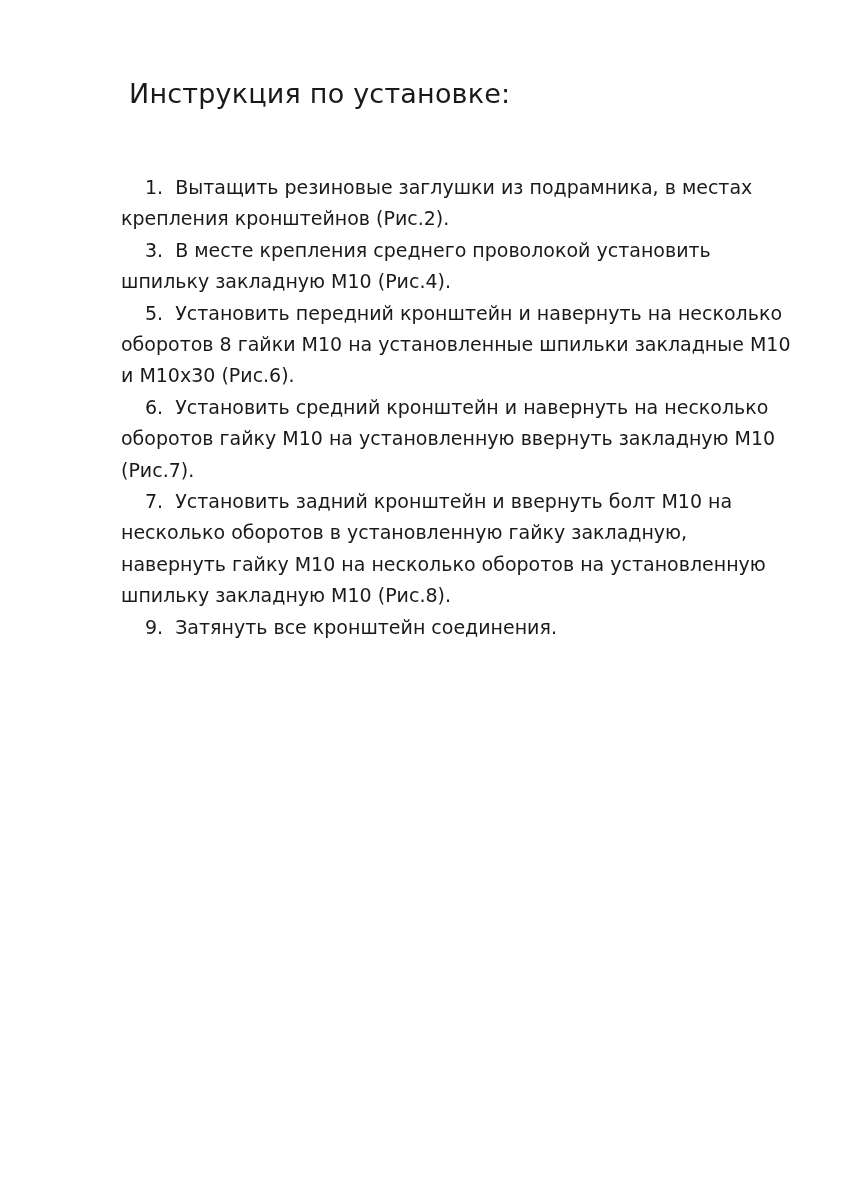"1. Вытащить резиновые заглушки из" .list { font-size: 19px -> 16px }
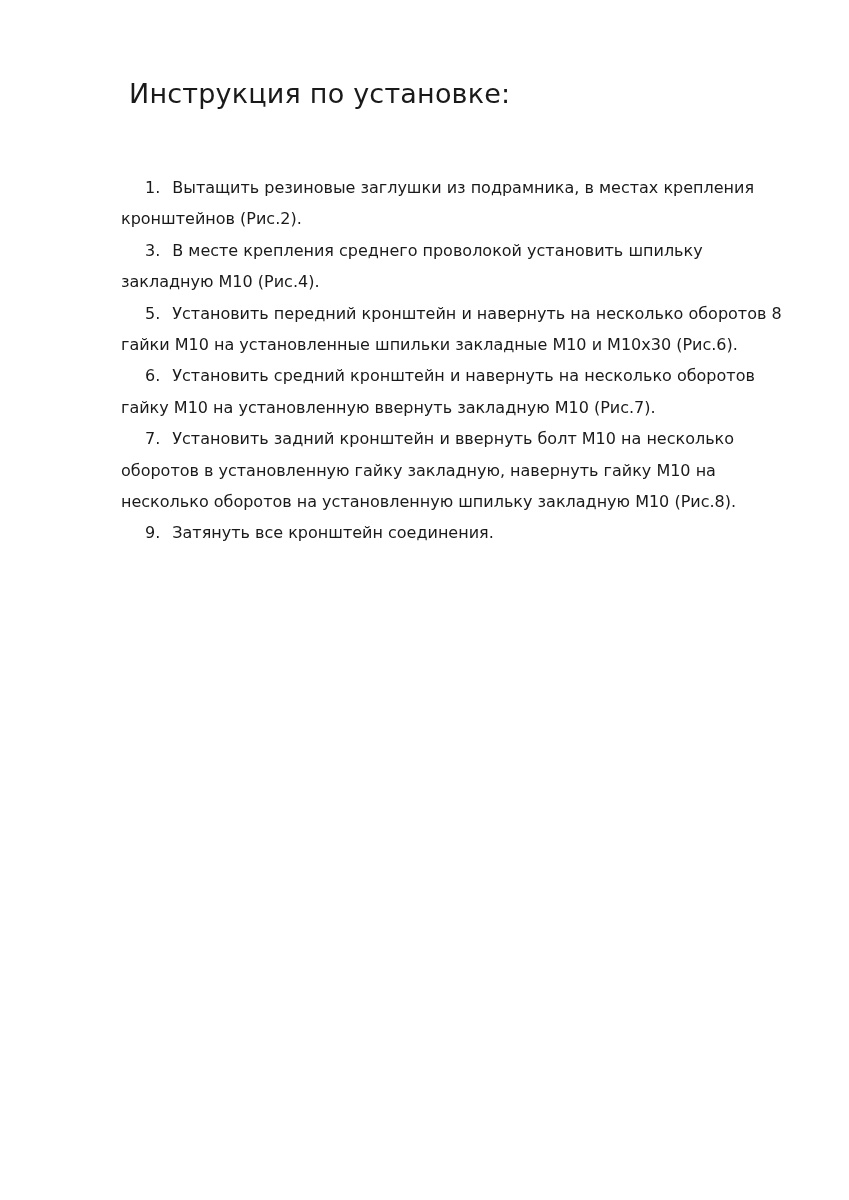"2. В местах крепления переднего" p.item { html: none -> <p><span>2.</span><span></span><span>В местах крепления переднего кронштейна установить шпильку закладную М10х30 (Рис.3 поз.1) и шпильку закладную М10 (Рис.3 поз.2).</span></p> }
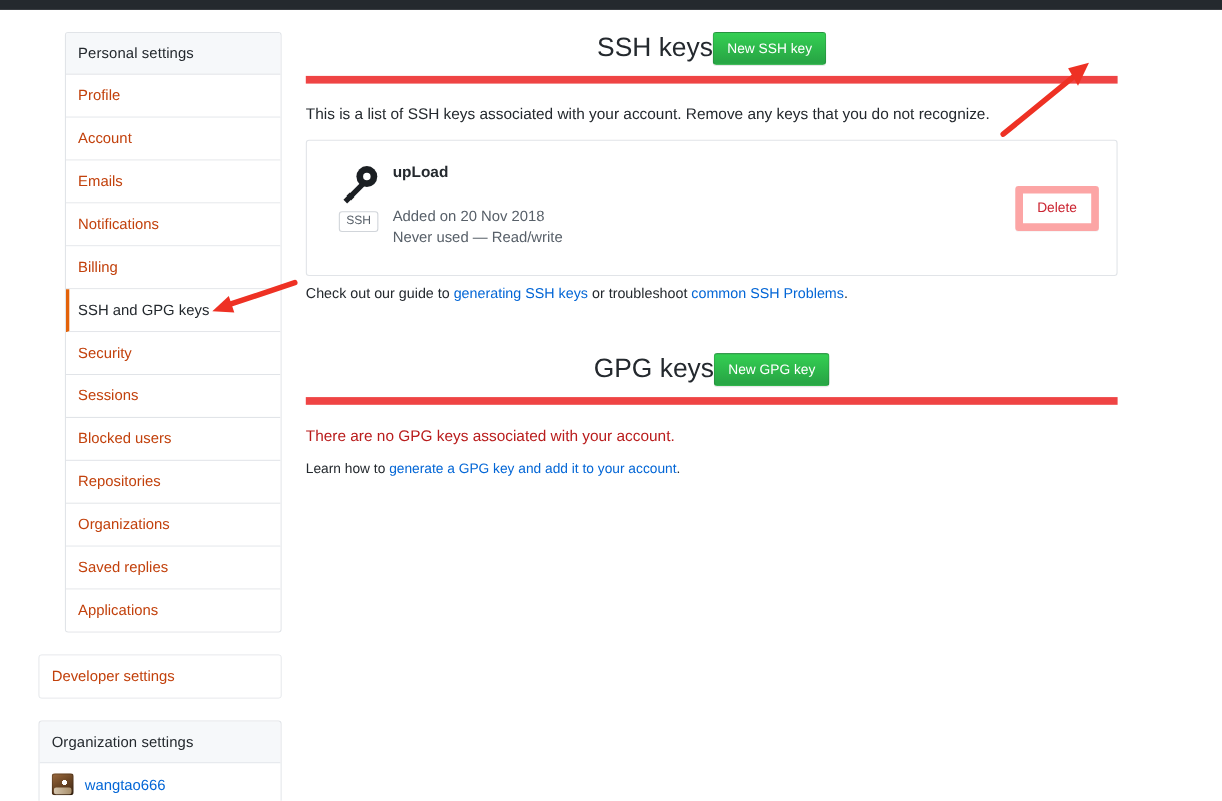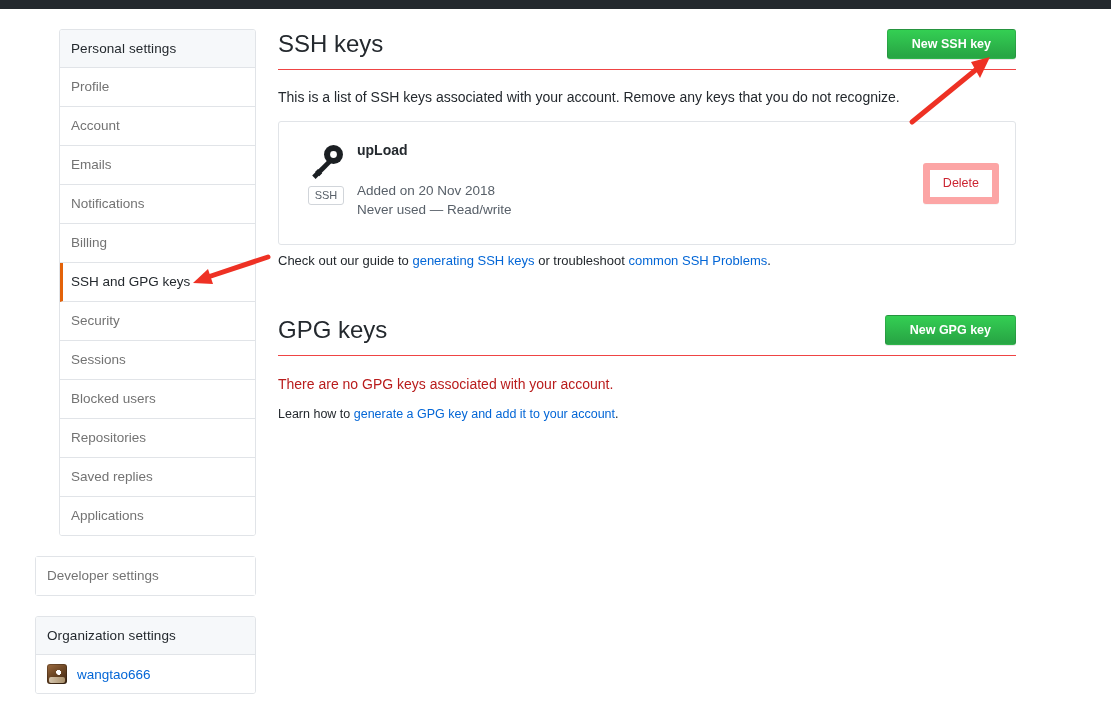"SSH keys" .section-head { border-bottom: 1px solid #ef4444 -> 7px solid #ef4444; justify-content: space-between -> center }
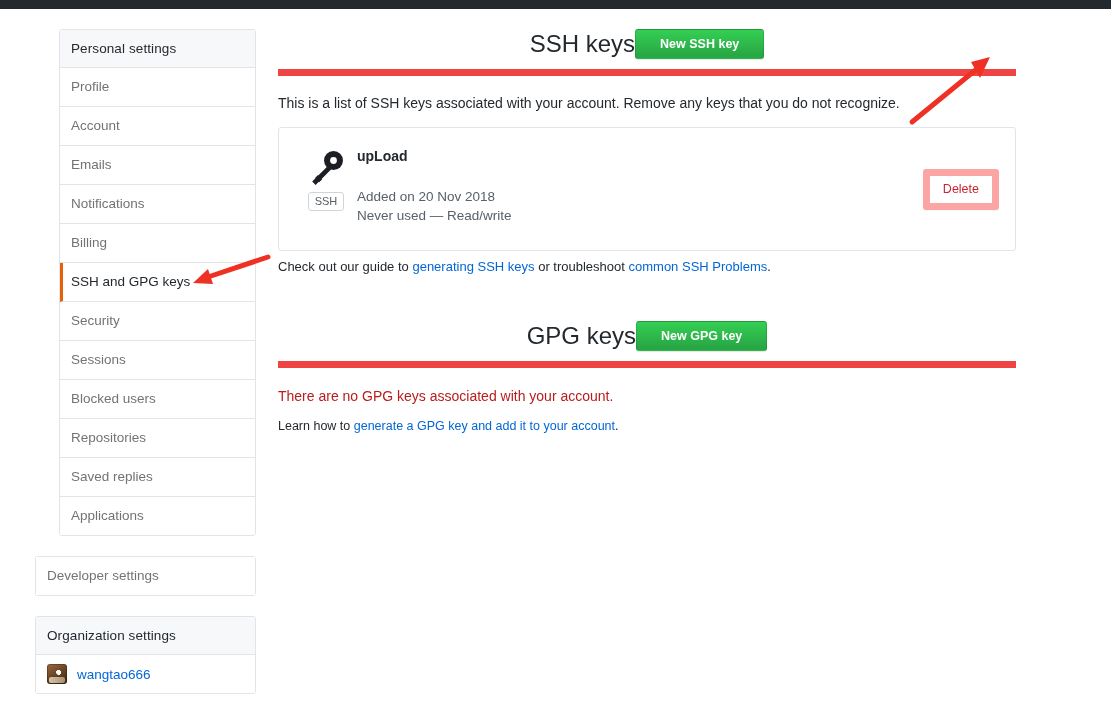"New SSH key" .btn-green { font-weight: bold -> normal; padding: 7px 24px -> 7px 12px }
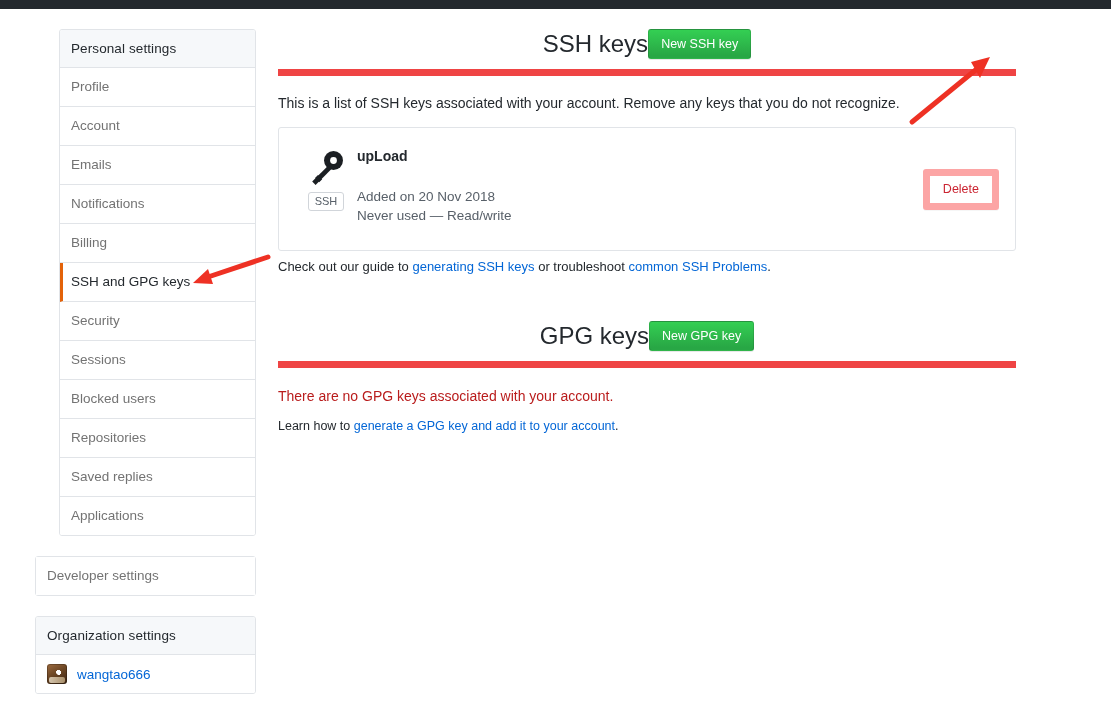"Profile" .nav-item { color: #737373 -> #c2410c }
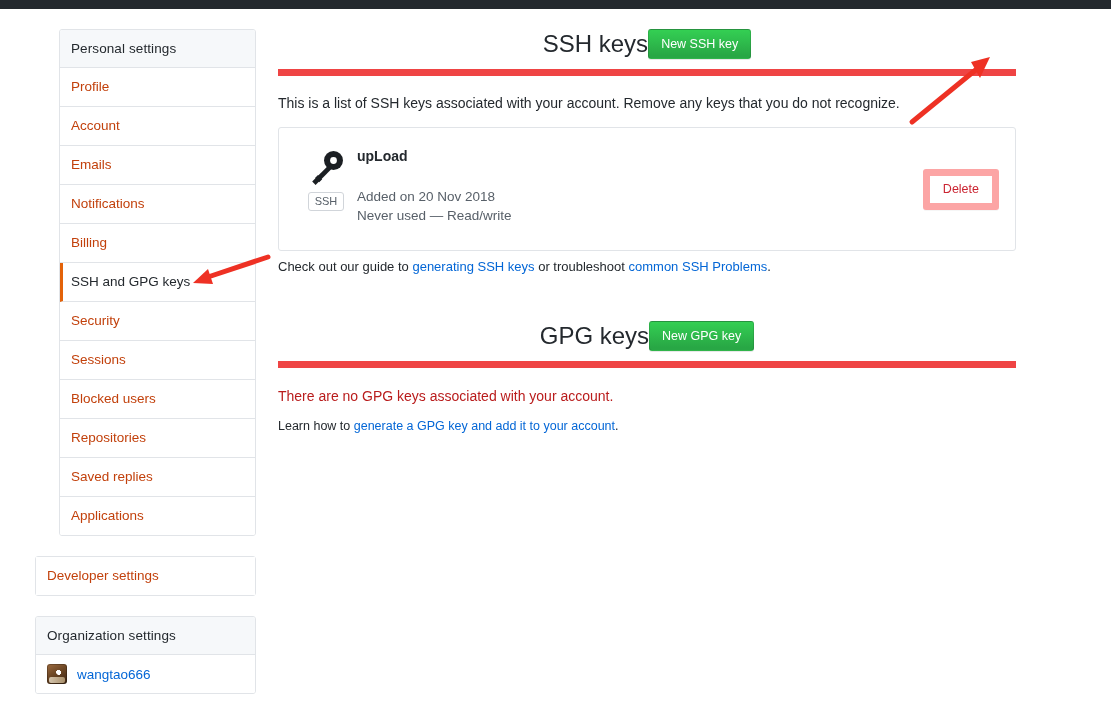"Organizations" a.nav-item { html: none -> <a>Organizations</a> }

....................

■ **WORK INSTRUCTIONS**:
Print each entry above verbatim, pictures left out.

■ **EXERCISE ANSWER**:
"1. Вытащить резиновые заглушки из" .list { font-size: 19px -> 16px }
"2. В местах крепления переднего" p.item { html: none -> <p><span>2.</span><span></span><span>В местах крепления переднего кронштейна установить шпильку закладную М10х30 (Рис.3 поз.1) и шпильку закладную М10 (Рис.3 поз.2).</span></p> }
"SSH keys" .section-head { border-bottom: 1px solid #ef4444 -> 7px solid #ef4444; justify-content: space-between -> center }
"New SSH key" .btn-green { font-weight: bold -> normal; padding: 7px 24px -> 7px 12px }
"Profile" .nav-item { color: #737373 -> #c2410c }
"Organizations" a.nav-item { html: none -> <a>Organizations</a> }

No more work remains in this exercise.